Japanese Canadians were allowed to freely move as of 1949, but the discrimination did not end. Many Nisei wanted to move forward and forget (or at least not give visibility to) their heritage that made them targets for the government. Sansei (third generation Japanese Canadians) and some Nisei would relate to the politics of the 1960s and the civil rights movement. For example, Tamio Wakayama, a young Nisei, went to the southern US and participated in the American civil rights movement and documented it through his photography.

In 1960, Mickey Nakashima stepped down to marry Min Tanaka. Gordon Kadota who was a feature writer, took over as editor.

Gordon Kadota, long serving community leader, shared his memories at the 50th anniversary of The Bulletin. He recalled being a young person who helped publish the magazine in Mickey’s basement suite in Vancouver. When he took over as editor, he had to find a new location. Dr. George Ishiwara who was president of the BC JCCA, offered a room at the back of his dental practise. In the early 1960s, Gordon decided it was important to print the magazine in both English and Japanese. He said there wasn’t

a Japanese typewriter so Michiko Kadota hand wrote the Japanese section, and later became the editor for the Japanese section. He also solicited advertising so that The Bulletin would be financially independent “and have an editorial that could reflect and comment on the issues of the times without censorship.” Gordon also listed many names thanking them for their work “taking The Bulletin to the next level.”

The Bulletin saw many editors through the years and in November 1984 following a format change in October, Tamio Wakayama became the Managing Editor, Sumio Koike became the Japanese Editor, and Fumio Greenaway became the Office Manager.

Fumiko Greenaway would later become editor and then her son John Endo Greenaway followed in her footsteps in 1993.

Last month, long-time editor John Endo Greenaway announced he was stepping down. The Bulletin is our monthly journal about the Japanese Canadian community, history, and culture. The stories reach across the country, but because of it’s base in Vancouver keeps a watchful eye on the foundatonal home of Japanese Canadians.

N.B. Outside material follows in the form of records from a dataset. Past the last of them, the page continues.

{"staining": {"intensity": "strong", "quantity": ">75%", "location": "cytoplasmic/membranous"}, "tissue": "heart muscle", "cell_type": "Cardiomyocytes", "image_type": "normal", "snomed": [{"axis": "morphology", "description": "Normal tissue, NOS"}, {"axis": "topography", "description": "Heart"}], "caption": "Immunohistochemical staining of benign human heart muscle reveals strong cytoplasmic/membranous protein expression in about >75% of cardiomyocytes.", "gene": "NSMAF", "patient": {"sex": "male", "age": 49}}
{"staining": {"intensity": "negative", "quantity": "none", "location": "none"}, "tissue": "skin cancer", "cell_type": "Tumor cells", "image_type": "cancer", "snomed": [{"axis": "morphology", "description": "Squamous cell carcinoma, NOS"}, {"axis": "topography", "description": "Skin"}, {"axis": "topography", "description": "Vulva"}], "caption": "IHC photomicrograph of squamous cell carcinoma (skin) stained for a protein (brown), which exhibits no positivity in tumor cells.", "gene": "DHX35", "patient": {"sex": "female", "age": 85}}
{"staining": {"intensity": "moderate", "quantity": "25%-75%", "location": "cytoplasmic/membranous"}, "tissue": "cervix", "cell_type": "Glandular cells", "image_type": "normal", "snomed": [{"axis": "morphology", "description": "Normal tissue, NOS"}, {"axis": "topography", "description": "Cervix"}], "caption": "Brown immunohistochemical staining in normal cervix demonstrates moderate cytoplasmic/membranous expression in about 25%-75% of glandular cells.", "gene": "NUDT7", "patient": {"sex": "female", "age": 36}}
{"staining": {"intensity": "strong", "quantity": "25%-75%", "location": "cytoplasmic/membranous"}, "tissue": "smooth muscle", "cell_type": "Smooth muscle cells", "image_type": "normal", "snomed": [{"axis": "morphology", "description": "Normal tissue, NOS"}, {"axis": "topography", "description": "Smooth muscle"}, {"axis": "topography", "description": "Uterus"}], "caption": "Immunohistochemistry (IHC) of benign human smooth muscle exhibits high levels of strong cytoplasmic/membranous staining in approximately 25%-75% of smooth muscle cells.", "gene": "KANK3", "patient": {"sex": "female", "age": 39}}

Please consider supporting The Bulletin and if you know someone with a connection to our community and strong editorial and publishing skills, please have them apply to the GVJCCA. https://jccabulletin-geppo.ca/job-posting-desktop-publisher

It would be a huge regret and loss to our community to end its run at 68 years.

Another important publication is Nikkei Voice. The newspaper was launched in December 1987 with regular issues published from 1988. It was founded to support the National Association of Japanese Canadians (NAJC) and to serve as a voice for the Japanese Canadian community following the historic 1988 Redress settlement.

Ken Kishibe was the first editor and a key figure in the founding and naming of the paper. Other key figures included Tom Shoyama who was a past editor of The New Canadian newspaper and author Joy Kogawa. Dr. Wes Fujiwara was the first publisher and oversaw the transformation of the NAJC newsletter into the newspaper, and financed the conversion to computers. Joy Kogawa (Obasan), Frank Moritsugu, and Ken Adachi (The Enemy That Never Was) were the first editorial advisors for the newspaper.

Frank Moritsugu was a Nikkei Voice columnist until his death at the age of 102 years old in 2025. He was one of the first Japanese Canadian journalists to write for mainstream media, such as Maclean’s, Canadian Home & Gardens, CBC, the Toronto Star, and the Montreal Star. He started as a teenager working for The New Canadian newspaper. In a 2022 interview with the Nikkei Voice, Moritsugu said, “Back in B.C., when we were growing up, you never saw a Japanese name in the bylines of any newspapers.”

Nikkei Voice has been home to many talented Japanese Canadians. Jesse Nishihata who was a pioneer in Japanese Canadian filmmaking, worked for CBC and contributed to the National Film Board of Canada, and was an editor and author, played a pivotal role as an editor in the early 1990s.

Nikkei Voice is based in Toronto and publishes 10 issues per year. Nikkei Voice continues to serve the Japanese Canadian community “by providing timely news, cultural insights, and featuring significant contributions from prominent individuals and emerging voices alike.” nikkeivoice.ca

We must support The Bulletin and Nikkei Voice. These are Japanese Canadian publications providing space for our voices. Japanese Canadians should be telling our stories. We know from the past when our voices are silenced and we are made to disappear, and others create narratives that perpetuate stereotypes and misinformation. We owe it to our ancestors, our community now, and for our future.